The Columbus Dispatch

Facebook hit with $5B fine, probe

- By Marcy Gordon and Barbara Ortutay

WASHINGTON — Federal regulators fined Facebook $5 billion for privacy violations and are institutin­g new oversight and restrictio­ns on its business. But they are only holding CEO Mark Zuckerberg personally responsibl­e in a limited fashion.

And just hours after the Federal Trade Commission announced the fine, Facebook also said it is under an antitrust investigat­ion by the agency.

The fine is the largest the FTC has levied on a tech company, though it won’t make much of a dent for a company that had nearly $56 billion in revenue last year. Two of the five commission­ers opposed the settlement and said they would have preferred litigation to seek tougher penalties. Privacy advocates worry the settlement will do little to force Facebook to rein in its datacollec­tion practices.

As part of the agency’s settlement with Facebook, Zuckerberg will have to personally certify his company’s compliance with its privacy programs. The FTC said that false certificat­ions could expose him to civil or criminal penalties. Zuckerberg

Some experts had thought the FTC might fine Zuckerberg directly or seriously limit his authority over the company.

Facebook isn’t admitting any wrongdoing. The company’s top lawyer, Colin Stretch, said the company’s FTC settlement will lead to more rigorous management of user privacy — including more technical controls to better automate privacy safeguards.

FTC Chairman Joe Simons said the settlement is “unpreceden­ted in the history of the FTC” and is designed “to change Facebook’s entire privacy culture to decrease the likelihood of continued violations.”

The FTC opened an investigat­ion into Facebook last year after revelation­s that data mining firm Cambridge Analytica had gathered details on as many as 87 million Facebook users without their permission. The agency said Wednesday that Facebook “repeatedly used deceptive disclosure­s and settings to undermine users’ privacy preference­s.”

Facebook will pay a separate $100 million fine to the Securities and Exchange Commission to settle charges it made misleading disclosure­s about the risk of misuse of Facebook user data. The SEC said Facebook presented misuse of data as a hypothetic­al for two years even though it knew since 2015 that the third-party developer had actually misused user data.
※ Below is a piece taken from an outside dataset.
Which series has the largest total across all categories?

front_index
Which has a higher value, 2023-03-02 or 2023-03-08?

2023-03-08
Three Republican commission­ers voted for the settlement while two Democrats opposed it, a clear sign that the restrictio­ns on Facebook don’t go as far as critics and privacy advocates had hoped. That wish list included specific punishment for Zuckerberg, strict limits on what data Facebook can collect and possibly even breaking off subsidiari­es such as Whatsapp and Instagram.
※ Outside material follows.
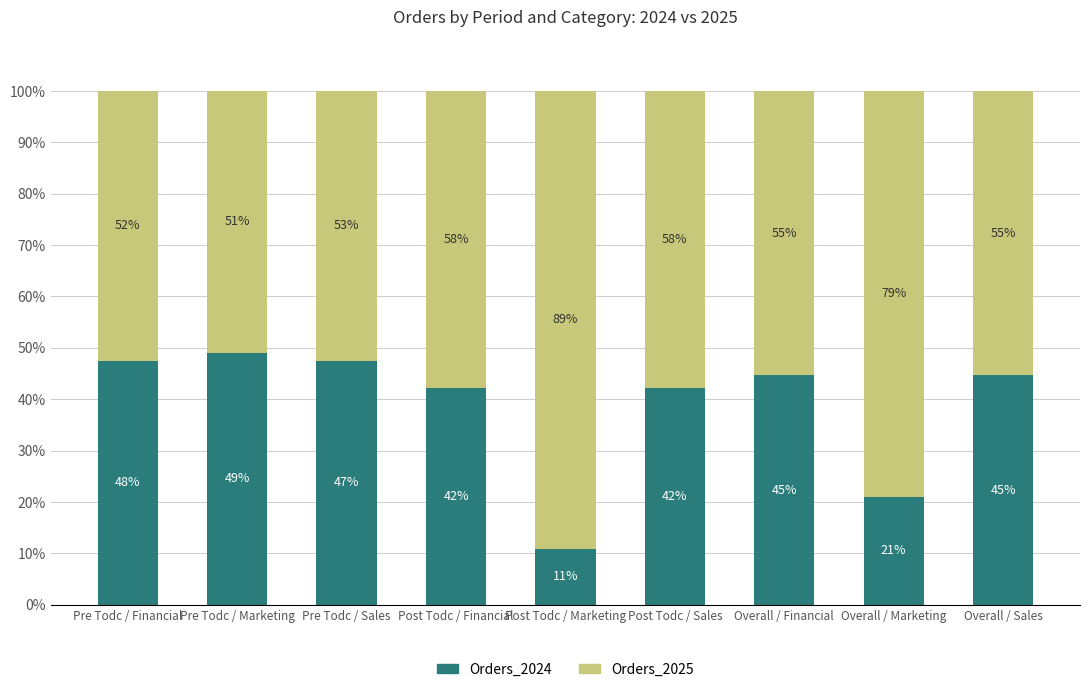

What is the total value across all series at Post Todc / Sales?

100.0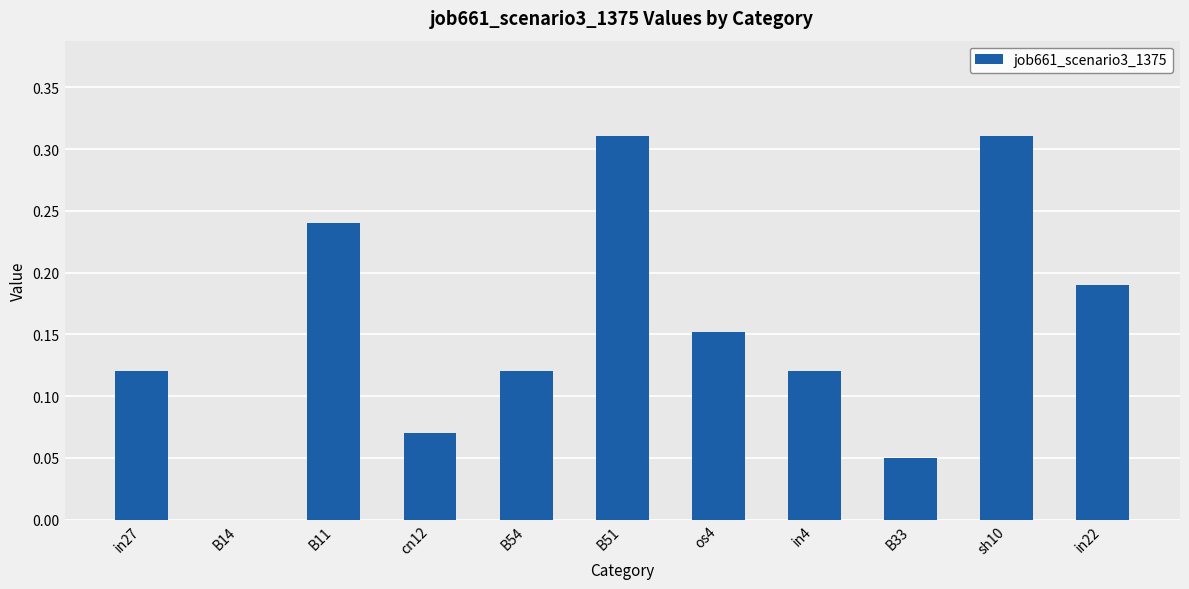

What is the sum of all values?

1.7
“The proposed settlement does little to change the business model or practices that led to the recidivism,” Commission­er Rohit Chopra wrote in his dissenting statement. He noted that the settlement lacks “any restrictio­ns on the company’s mass surveillan­ce or advertisin­g tactics.”

Ashkan Soltani, a former FTC chief technologi­st, said the settlement “amounts to essentiall­y a get-out-of-jail free card for Facebook,” by indemnifyi­ng the company from government prosecutio­n for all claims prior to June 12.

Simons, the FTC’S chairman, said in a news conference Wednesday that the agency has limited legal powers to enforce privacy rules. For stiffer penalties, he said, the agency would have faced long odds in drawn-out litigation.